Return each record verbatim, images excluded.

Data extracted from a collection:
..........

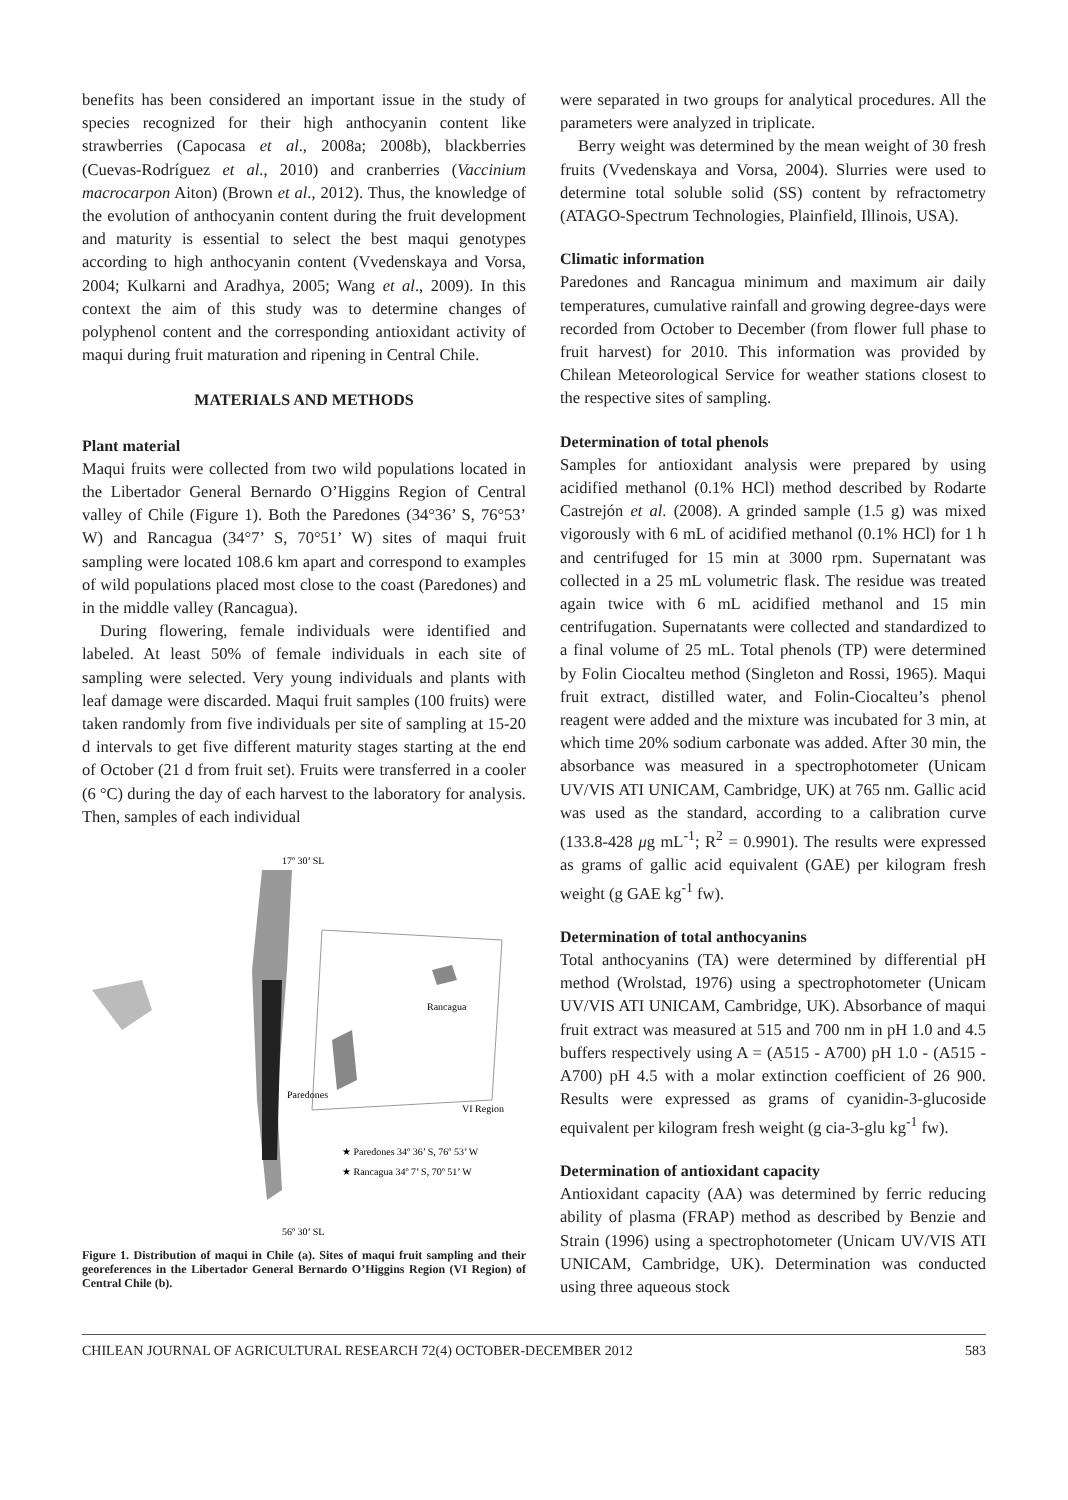benefits has been considered an important issue in the study of species recognized for their high anthocyanin content like strawberries (Capocasa et al., 2008a; 2008b), blackberries (Cuevas-Rodríguez et al., 2010) and cranberries (Vaccinium macrocarpon Aiton) (Brown et al., 2012). Thus, the knowledge of the evolution of anthocyanin content during the fruit development and maturity is essential to select the best maqui genotypes according to high anthocyanin content (Vvedenskaya and Vorsa, 2004; Kulkarni and Aradhya, 2005; Wang et al., 2009). In this context the aim of this study was to determine changes of polyphenol content and the corresponding antioxidant activity of maqui during fruit maturation and ripening in Central Chile.
MATERIALS AND METHODS
Plant material
Maqui fruits were collected from two wild populations located in the Libertador General Bernardo O’Higgins Region of Central valley of Chile (Figure 1). Both the Paredones (34°36’ S, 76°53’ W) and Rancagua (34°7’ S, 70°51’ W) sites of maqui fruit sampling were located 108.6 km apart and correspond to examples of wild populations placed most close to the coast (Paredones) and in the middle valley (Rancagua).
During flowering, female individuals were identified and labeled. At least 50% of female individuals in each site of sampling were selected. Very young individuals and plants with leaf damage were discarded. Maqui fruit samples (100 fruits) were taken randomly from five individuals per site of sampling at 15-20 d intervals to get five different maturity stages starting at the end of October (21 d from fruit set). Fruits were transferred in a cooler (6 °C) during the day of each harvest to the laboratory for analysis. Then, samples of each individual
17º 30’ SL
Rancagua
Paredones
VI Region
★ Paredones 34º 36’ S, 76º 53’ W
★ Rancagua 34º 7’ S, 70º 51’ W
56º 30’ SL
Figure 1. Distribution of maqui in Chile (a). Sites of maqui fruit sampling and their georeferences in the Libertador General Bernardo O’Higgins Region (VI Region) of Central Chile (b).
were separated in two groups for analytical procedures. All the parameters were analyzed in triplicate.
Berry weight was determined by the mean weight of 30 fresh fruits (Vvedenskaya and Vorsa, 2004). Slurries were used to determine total soluble solid (SS) content by refractometry (ATAGO-Spectrum Technologies, Plainfield, Illinois, USA).
Climatic information
Paredones and Rancagua minimum and maximum air daily temperatures, cumulative rainfall and growing degree-days were recorded from October to December (from flower full phase to fruit harvest) for 2010. This information was provided by Chilean Meteorological Service for weather stations closest to the respective sites of sampling.
Determination of total phenols
Samples for antioxidant analysis were prepared by using acidified methanol (0.1% HCl) method described by Rodarte Castrejón et al. (2008). A grinded sample (1.5 g) was mixed vigorously with 6 mL of acidified methanol (0.1% HCl) for 1 h and centrifuged for 15 min at 3000 rpm. Supernatant was collected in a 25 mL volumetric flask. The residue was treated again twice with 6 mL acidified methanol and 15 min centrifugation. Supernatants were collected and standardized to a final volume of 25 mL. Total phenols (TP) were determined by Folin Ciocalteu method (Singleton and Rossi, 1965). Maqui fruit extract, distilled water, and Folin-Ciocalteu’s phenol reagent were added and the mixture was incubated for 3 min, at which time 20% sodium carbonate was added. After 30 min, the absorbance was measured in a spectrophotometer (Unicam UV/VIS ATI UNICAM, Cambridge, UK) at 765 nm. Gallic acid was used as the standard, according to a calibration curve (133.8-428 μg mL<sup>-1</sup>; R<sup>2</sup> = 0.9901). The results were expressed as grams of gallic acid equivalent (GAE) per kilogram fresh weight (g GAE kg<sup>-1</sup> fw).
Determination of total anthocyanins
Total anthocyanins (TA) were determined by differential pH method (Wrolstad, 1976) using a spectrophotometer (Unicam UV/VIS ATI UNICAM, Cambridge, UK). Absorbance of maqui fruit extract was measured at 515 and 700 nm in pH 1.0 and 4.5 buffers respectively using A = (A515 - A700) pH 1.0 - (A515 - A700) pH 4.5 with a molar extinction coefficient of 26 900. Results were expressed as grams of cyanidin-3-glucoside equivalent per kilogram fresh weight (g cia-3-glu kg<sup>-1</sup> fw).
Determination of antioxidant capacity
Antioxidant capacity (AA) was determined by ferric reducing ability of plasma (FRAP) method as described by Benzie and Strain (1996) using a spectrophotometer (Unicam UV/VIS ATI UNICAM, Cambridge, UK). Determination was conducted using three aqueous stock
CHILEAN JOURNAL OF AGRICULTURAL RESEARCH 72(4) OCTOBER-DECEMBER 2012 583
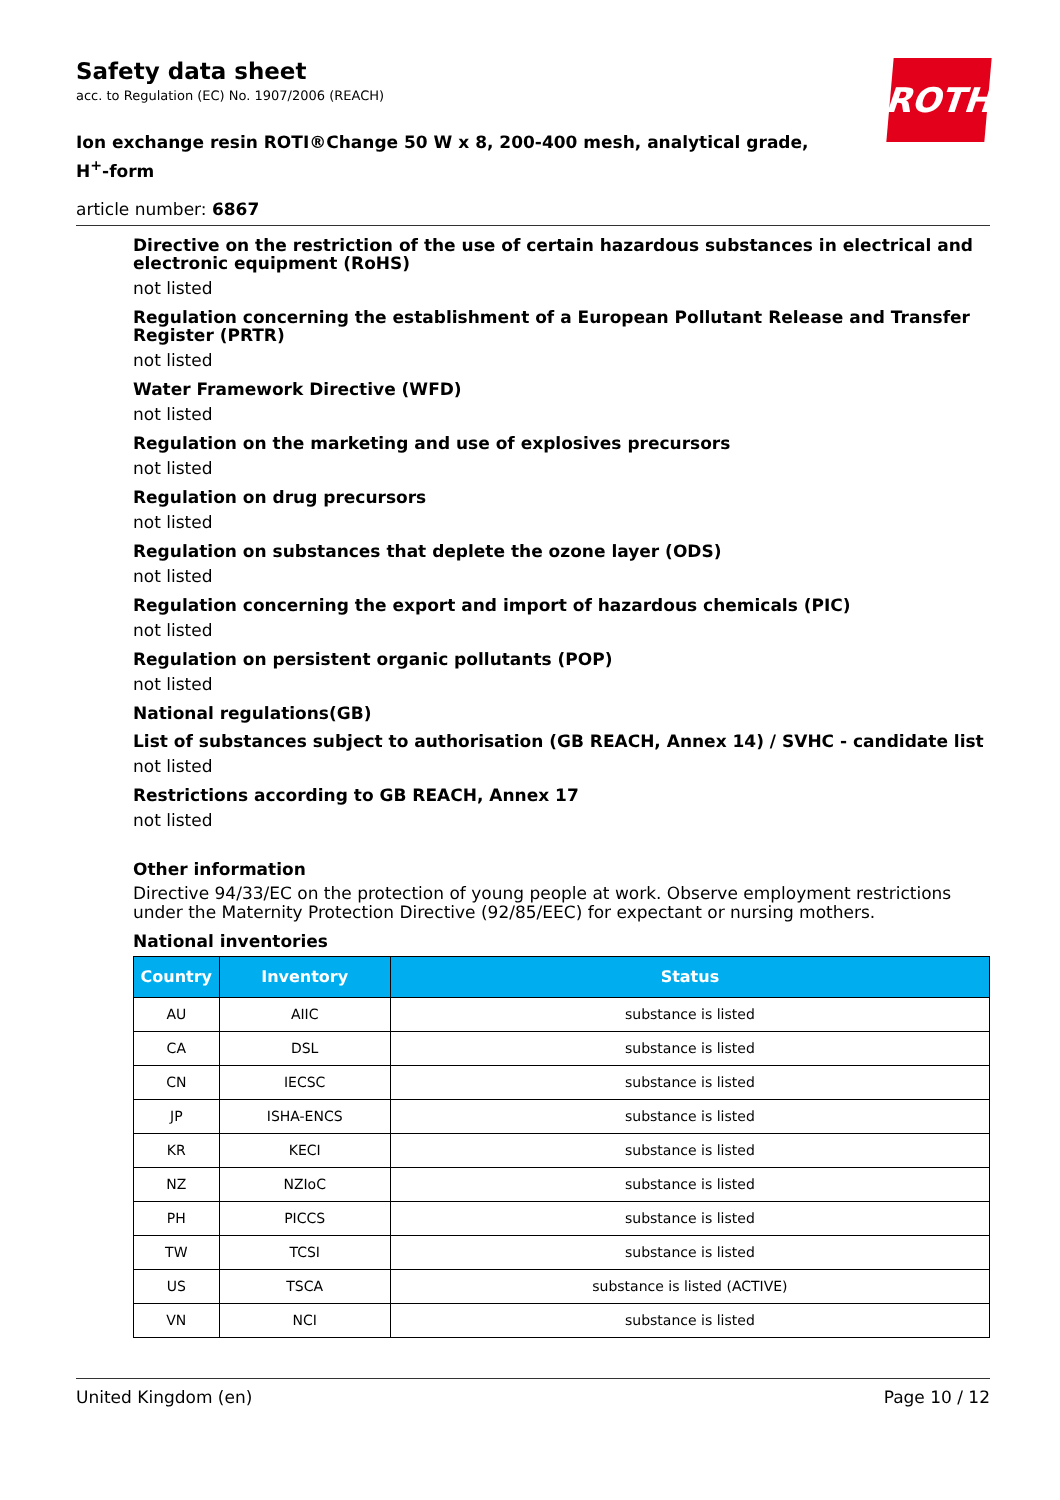ROTH
Safety data sheet
acc. to Regulation (EC) No. 1907/2006 (REACH)
Ion exchange resin ROTI®Change 50 W x 8, 200-400 mesh, analytical grade,
H<sup>+</sup>-form
article number: 6867
Directive on the restriction of the use of certain hazardous substances in electrical and electronic equipment (RoHS)
not listed
Regulation concerning the establishment of a European Pollutant Release and Transfer Register (PRTR)
not listed
Water Framework Directive (WFD)
not listed
Regulation on the marketing and use of explosives precursors
not listed
Regulation on drug precursors
not listed
Regulation on substances that deplete the ozone layer (ODS)
not listed
Regulation concerning the export and import of hazardous chemicals (PIC)
not listed
Regulation on persistent organic pollutants (POP)
not listed
National regulations(GB)
List of substances subject to authorisation (GB REACH, Annex 14) / SVHC - candidate list
not listed
Restrictions according to GB REACH, Annex 17
not listed
Other information
Directive 94/33/EC on the protection of young people at work. Observe employment restrictions under the Maternity Protection Directive (92/85/EEC) for expectant or nursing mothers.
National inventories
| Country | Inventory | Status |
| --- | --- | --- |
| AU | AIIC | substance is listed |
| CA | DSL | substance is listed |
| CN | IECSC | substance is listed |
| JP | ISHA-ENCS | substance is listed |
| KR | KECI | substance is listed |
| NZ | NZIoC | substance is listed |
| PH | PICCS | substance is listed |
| TW | TCSI | substance is listed |
| US | TSCA | substance is listed (ACTIVE) |
| VN | NCI | substance is listed |
United Kingdom (en) Page 10 / 12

..........

▸ **Answer box**:
benefits has been considered an important issue in the study of species recognized for their high anthocyanin content like strawberries (Capocasa et al., 2008a; 2008b), blackberries (Cuevas-Rodríguez et al., 2010) and cranberries (Vaccinium macrocarpon Aiton) (Brown et al., 2012). Thus, the knowledge of the evolution of anthocyanin content during the fruit development and maturity is essential to select the best maqui genotypes according to high anthocyanin content (Vvedenskaya and Vorsa, 2004; Kulkarni and Aradhya, 2005; Wang et al., 2009). In this context the aim of this study was to determine changes of polyphenol content and the corresponding antioxidant activity of maqui during fruit maturation and ripening in Central Chile.
MATERIALS AND METHODS
Plant material
Maqui fruits were collected from two wild populations located in the Libertador General Bernardo O’Higgins Region of Central valley of Chile (Figure 1). Both the Paredones (34°36’ S, 76°53’ W) and Rancagua (34°7’ S, 70°51’ W) sites of maqui fruit sampling were located 108.6 km apart and correspond to examples of wild populations placed most close to the coast (Paredones) and in the middle valley (Rancagua).
During flowering, female individuals were identified and labeled. At least 50% of female individuals in each site of sampling were selected. Very young individuals and plants with leaf damage were discarded. Maqui fruit samples (100 fruits) were taken randomly from five individuals per site of sampling at 15-20 d intervals to get five different maturity stages starting at the end of October (21 d from fruit set). Fruits were transferred in a cooler (6 °C) during the day of each harvest to the laboratory for analysis. Then, samples of each individual
17º 30’ SL
Rancagua
Paredones
VI Region
★ Paredones 34º 36’ S, 76º 53’ W
★ Rancagua 34º 7’ S, 70º 51’ W
56º 30’ SL
Figure 1. Distribution of maqui in Chile (a). Sites of maqui fruit sampling and their georeferences in the Libertador General Bernardo O’Higgins Region (VI Region) of Central Chile (b).
were separated in two groups for analytical procedures. All the parameters were analyzed in triplicate.
Berry weight was determined by the mean weight of 30 fresh fruits (Vvedenskaya and Vorsa, 2004). Slurries were used to determine total soluble solid (SS) content by refractometry (ATAGO-Spectrum Technologies, Plainfield, Illinois, USA).
Climatic information
Paredones and Rancagua minimum and maximum air daily temperatures, cumulative rainfall and growing degree-days were recorded from October to December (from flower full phase to fruit harvest) for 2010. This information was provided by Chilean Meteorological Service for weather stations closest to the respective sites of sampling.
Determination of total phenols
Samples for antioxidant analysis were prepared by using acidified methanol (0.1% HCl) method described by Rodarte Castrejón et al. (2008). A grinded sample (1.5 g) was mixed vigorously with 6 mL of acidified methanol (0.1% HCl) for 1 h and centrifuged for 15 min at 3000 rpm. Supernatant was collected in a 25 mL volumetric flask. The residue was treated again twice with 6 mL acidified methanol and 15 min centrifugation. Supernatants were collected and standardized to a final volume of 25 mL. Total phenols (TP) were determined by Folin Ciocalteu method (Singleton and Rossi, 1965). Maqui fruit extract, distilled water, and Folin-Ciocalteu’s phenol reagent were added and the mixture was incubated for 3 min, at which time 20% sodium carbonate was added. After 30 min, the absorbance was measured in a spectrophotometer (Unicam UV/VIS ATI UNICAM, Cambridge, UK) at 765 nm. Gallic acid was used as the standard, according to a calibration curve (133.8-428 μg mL<sup>-1</sup>; R<sup>2</sup> = 0.9901). The results were expressed as grams of gallic acid equivalent (GAE) per kilogram fresh weight (g GAE kg<sup>-1</sup> fw).
Determination of total anthocyanins
Total anthocyanins (TA) were determined by differential pH method (Wrolstad, 1976) using a spectrophotometer (Unicam UV/VIS ATI UNICAM, Cambridge, UK). Absorbance of maqui fruit extract was measured at 515 and 700 nm in pH 1.0 and 4.5 buffers respectively using A = (A515 - A700) pH 1.0 - (A515 - A700) pH 4.5 with a molar extinction coefficient of 26 900. Results were expressed as grams of cyanidin-3-glucoside equivalent per kilogram fresh weight (g cia-3-glu kg<sup>-1</sup> fw).
Determination of antioxidant capacity
Antioxidant capacity (AA) was determined by ferric reducing ability of plasma (FRAP) method as described by Benzie and Strain (1996) using a spectrophotometer (Unicam UV/VIS ATI UNICAM, Cambridge, UK). Determination was conducted using three aqueous stock
CHILEAN JOURNAL OF AGRICULTURAL RESEARCH 72(4) OCTOBER-DECEMBER 2012 583
ROTH
Safety data sheet
acc. to Regulation (EC) No. 1907/2006 (REACH)
Ion exchange resin ROTI®Change 50 W x 8, 200-400 mesh, analytical grade,
H<sup>+</sup>-form
article number: 6867
Directive on the restriction of the use of certain hazardous substances in electrical and electronic equipment (RoHS)
not listed
Regulation concerning the establishment of a European Pollutant Release and Transfer Register (PRTR)
not listed
Water Framework Directive (WFD)
not listed
Regulation on the marketing and use of explosives precursors
not listed
Regulation on drug precursors
not listed
Regulation on substances that deplete the ozone layer (ODS)
not listed
Regulation concerning the export and import of hazardous chemicals (PIC)
not listed
Regulation on persistent organic pollutants (POP)
not listed
National regulations(GB)
List of substances subject to authorisation (GB REACH, Annex 14) / SVHC - candidate list
not listed
Restrictions according to GB REACH, Annex 17
not listed
Other information
Directive 94/33/EC on the protection of young people at work. Observe employment restrictions under the Maternity Protection Directive (92/85/EEC) for expectant or nursing mothers.
National inventories
| Country | Inventory | Status |
| --- | --- | --- |
| AU | AIIC | substance is listed |
| CA | DSL | substance is listed |
| CN | IECSC | substance is listed |
| JP | ISHA-ENCS | substance is listed |
| KR | KECI | substance is listed |
| NZ | NZIoC | substance is listed |
| PH | PICCS | substance is listed |
| TW | TCSI | substance is listed |
| US | TSCA | substance is listed (ACTIVE) |
| VN | NCI | substance is listed |
United Kingdom (en) Page 10 / 12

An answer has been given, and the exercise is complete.